Pertumbuhan industri teknologi finansial di Indonesia kian meluas dan tidak lagi terpusat di kawasan metropolitan. Inovasi layanan keuangan digital mulai menjangkau berbagai daerah hingga pelosok, membuka peluang pemerataan akses ekonomi bagi masyarakat serta pelaku usaha kecil.
Perkembangan ini tercermin dari perjalanan PT Bimasakti Multi Sinergi, perusahaan fintech yang berbasis di Sidoarjo, Jawa Timur. Bimasakti menunjukkan bahwa inovasi teknologi finansial yang lahir dari daerah dapat berkembang dan berkontribusi dalam ekosistem digital nasional.
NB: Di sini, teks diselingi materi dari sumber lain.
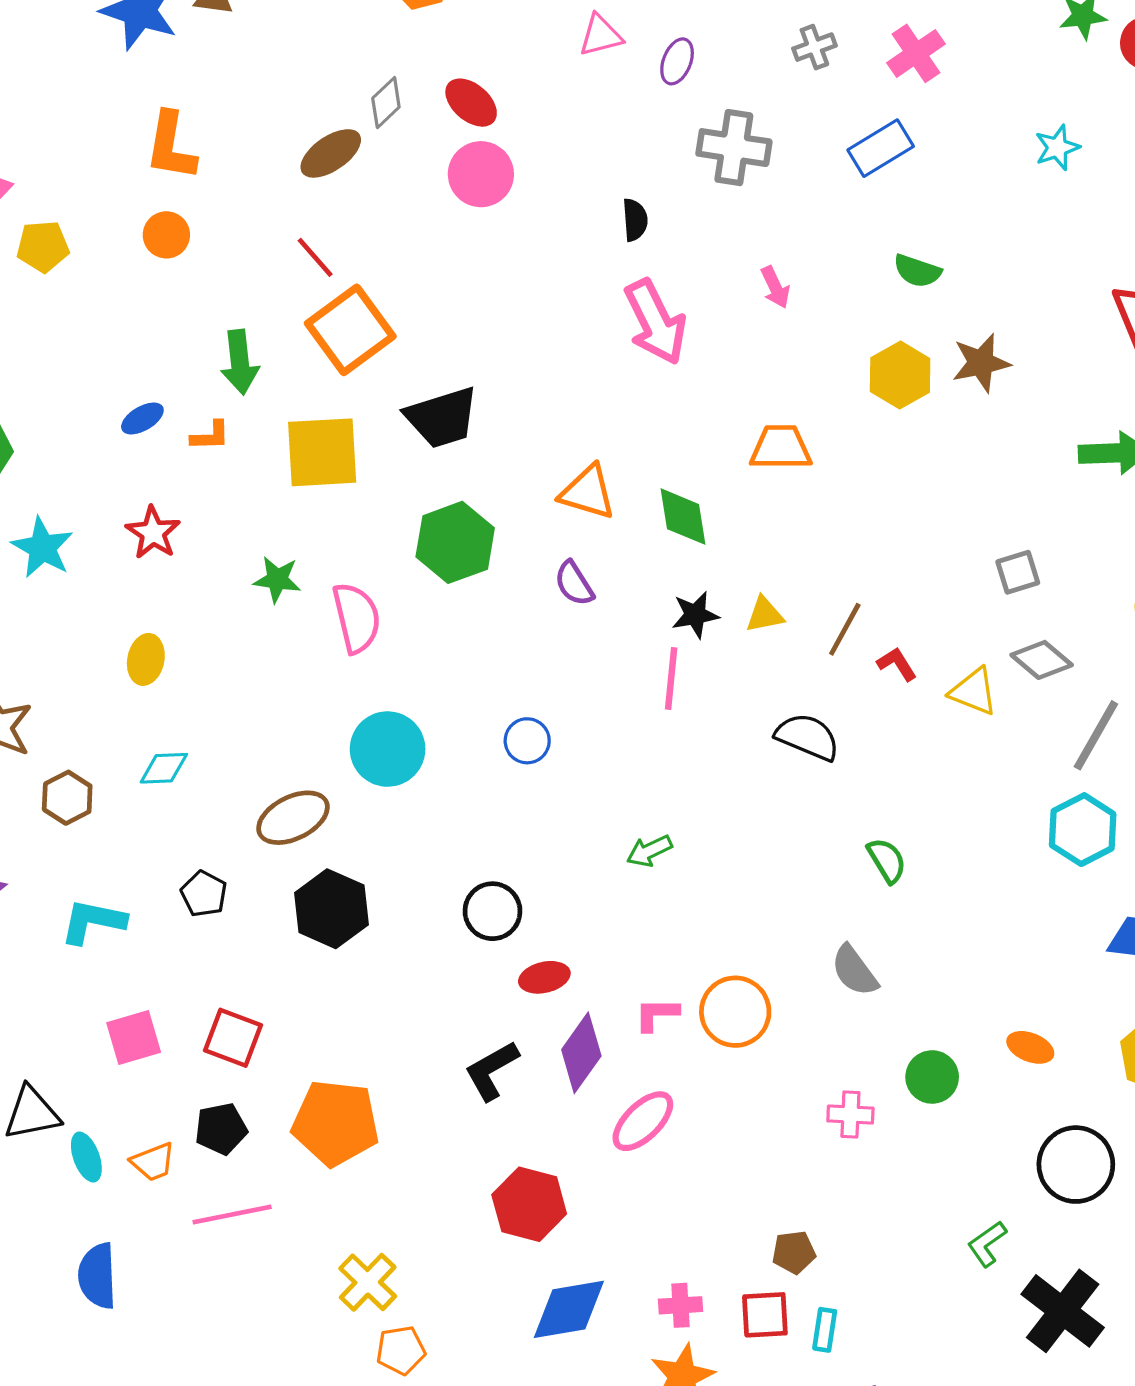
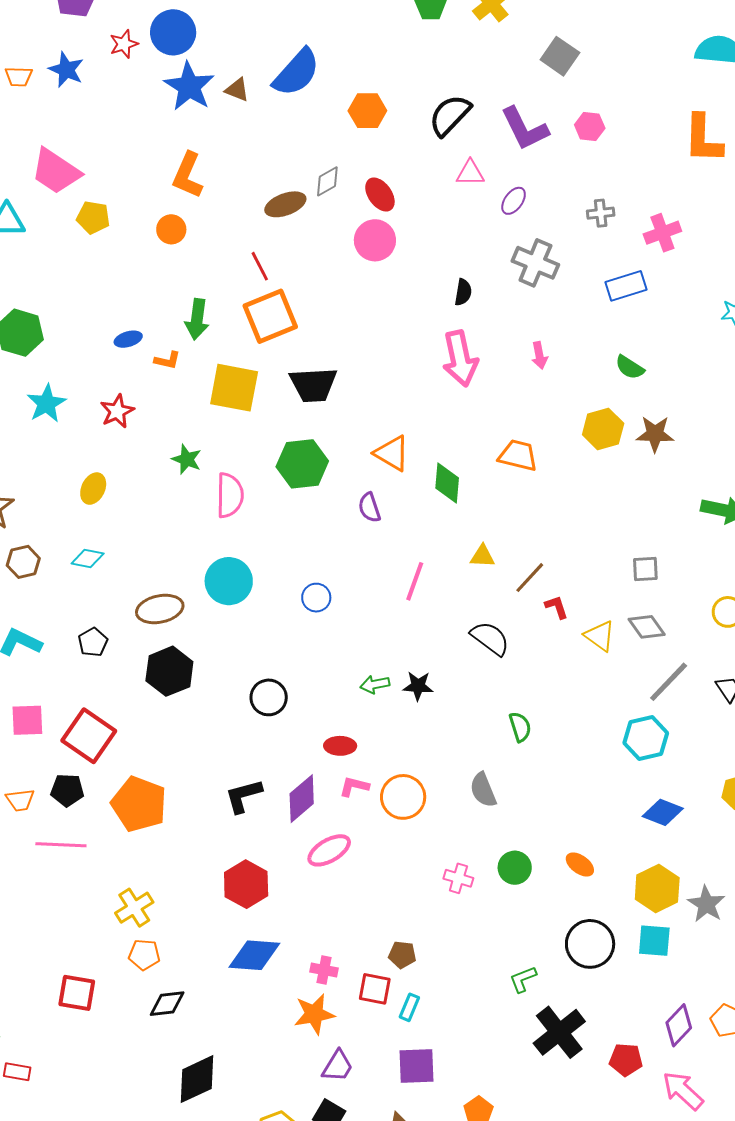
black star: (695, 615) -> (418, 686), moved
red ellipse: (544, 977) -> (340, 746), moved
red square: (233, 1038) -> (89, 736), size x1.4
Dalam tahap awal, Bimasakti berfokus menjawab kebutuhan transaksi masyarakat di daerah yang saat itu masih minim akses layanan digital. Melalui pendekatan inklusif, perusahaan membangun ekosistem pembayaran yang kemudian berkembang dan menjangkau berbagai wilayah di Indonesia.
Sebagai anggota Asosiasi Fintech Indonesia (AFTECH), Bimasakti menaungi sejumlah platform digital untuk mendukung kebutuhan transaksi harian. Platform tersebut antara lain Winpay sebagai payment gateway, SpeedCash sebagai dompet digital untuk kebutuhan transaksi sehari-hari, serta Rajabiller sebagai layanan H2H multi biller yang memfasilitasi pembayaran berbagai tagihan dalam satu sistem terintegrasi.
Strategi ini menegaskan fokus perusahaan untuk menghadirkan layanan yang dapat diakses luas, dengan penekanan pada aspek keamanan dan keandalan, serta perluasan kemitraan di luar kota-kota besar. Ekspansi Bimasakti dari Sidoarjo ke skala nasional juga dipandang sebagai sinyal positif bagi pemerataan inovasi keuangan digital di Indonesia.
Seiring meningkatnya volume transaksi dan kompleksitas kebutuhan pengguna, Bimasakti menempatkan keamanan sebagai prioritas. Perusahaan menyatakan kepercayaan publik merupakan fondasi penting dalam industri keuangan digital.
Untuk memperkuat tata kelola sistem, Bimasakti meraih sertifikasi ISO/IEC 27001:2022, standar internasional Sistem Manajemen Keamanan Informasi yang diterbitkan oleh TÜV Rheinland. Penerapan standar ini mencakup pengembangan sistem dan infrastruktur teknologi informasi, pemeliharaan layanan sistem pembayaran, penatausahaan dan penyediaan informasi sumber dana, layanan QRIS serta payment initiation dan acquiring, hingga layanan remitansi untuk pengiriman dana.
Dengan ruang lingkup tersebut, perusahaan menekankan penguatan keamanan informasi diterapkan pada berbagai lini layanan agar ekosistem tetap terlindungi dari risiko siber. Dukungan AFTECH terhadap langkah ini turut menegaskan pentingnya sertifikasi global bagi pelaku industri fintech dalam menjaga perlindungan data dan mempertahankan kepercayaan publik.
Melalui pengembangan layanan dan penguatan standar keamanan, Bimasakti menempatkan upaya inovasi dan perlindungan data sebagai bagian dari strategi untuk mendukung pertumbuhan ekosistem fintech yang berkelanjutan.